Chapter 7 vs. Chapter 13 Bankruptcy – Which One Is Better
Most of the debtors, when given a choice, prefer filing chapter 7 bankruptcy over chapter 13. Well, the reason is simple, it is far better when compared to chapter 13 bankruptcy. After all, most of your debts will get wiped off and you don’t have to follow a repayment plan.
By filing for chapter 7 bankruptcy you might certainly lose some of your property, but in the end it will turn out better than filing Chapter 13 bankruptcy. Let’s see how chapter 7 bankruptcy is better than chapter 13.
How Chapter 7 Bankruptcy is better?
The main objective of Chapter 7 is to give the debtor a chance to make a fresh start. It will eliminate most of your debts and personal liabilities. However, there are some liabilities which cannot be wiped out with this type of bankruptcy, they are:
- Student loan
- Child support
- Debts acquired by fraud
One more benefit of chapter 7 bankruptcy is that you get to keep your future incomes. Unlike chapter 13 bankruptcy, there is no repayment plan designed in chapter 7 and thus what you earn after filing bankruptcy is yours. Moreover, there are no specific limitations about your debt amount when you file chapter 7. Check with bankruptcy lawyer review San Diego to know more about the bankruptcy options and decide which one is ideal for you.
Lastly, the best part of chapter 7 bankruptcy is the case moves on faster. It is observed that in most cases filed under chapter 7 have had their debts discharged within 60 to 90 days. As soon as the trustee distributes the debtor’s property amongst unsecured creditors, the court closes the case.
Disadvantages Associated with Chapter 13 Bankruptcy
Chapter 13 bankruptcy is only for individuals and not companies. If you are a sole owner of a business or even if have a partner, chapter 13 bankruptcy will permit you to file bankruptcy as an individual, if you have acquired personal liabilities.
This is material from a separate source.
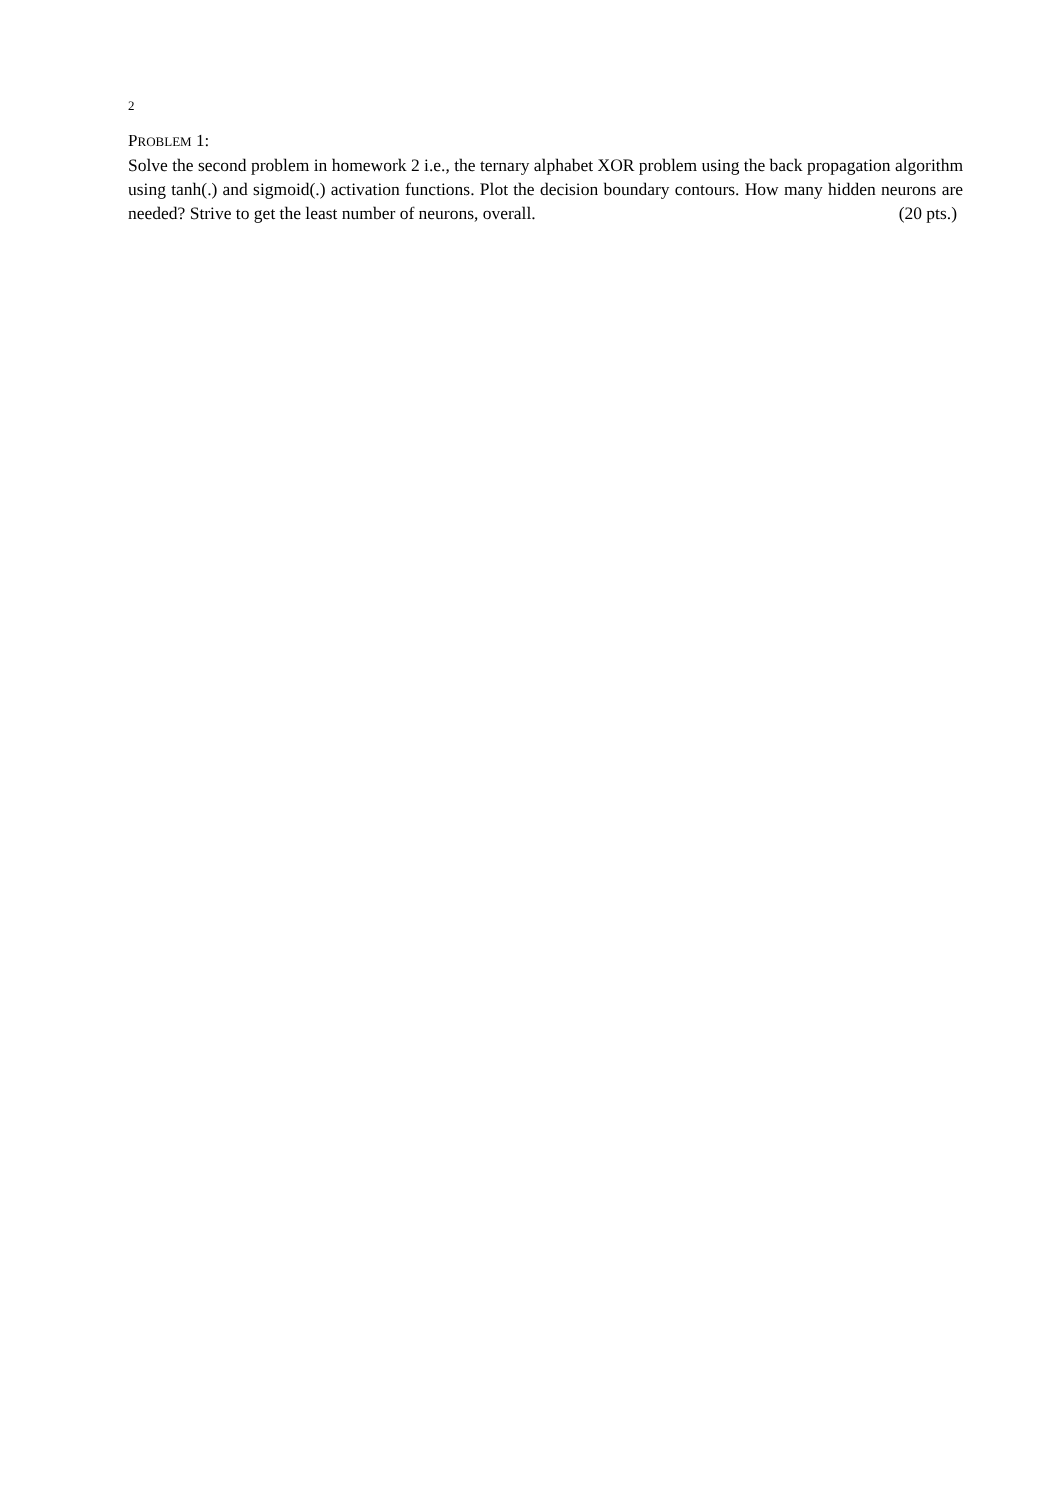2
PROBLEM 1:
Solve the second problem in homework 2 i.e., the ternary alphabet XOR problem using the back propagation algorithm using tanh(.) and sigmoid(.) activation functions. Plot the decision boundary contours. How many hidden neurons are needed? Strive to get the least number of neurons, overall. (20 pts.)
As per chapter 13 bankruptcy, you are expected to pay your creditors. The court will design a systematic payment plan for a time period of 36 to 60 months. Well, of course, you must have sufficient income to repay the creditors. Mostly, during the repayment plan, you will be paying all your secured debts. As far as unsecured creditors are concerned, they get paid the amount equal to what they might have received if the trustee had sold your property and paid creditors as per chapter 7.
Also, in order to file Chapter 13 bankruptcy, the debtor must meet the debt limitation. You are unable to file chapter 13 bankruptcy in case all your unsecured loans or debts are over $336,900 or secured debts are over $1,010,650.
Lastly, it can be concluded that there are several positive reasons associated with chapter 7 and thus most debtors prefer filing it. Most of the debtors can start fresh since they got to pay nothing to any creditor. However, before jumping to any decision, it is always ideal to talk with your bankruptcy attorney. He/she has enough experience to guide you about the kind of bankruptcy that will be ideal in your case – chapter 7 or 13.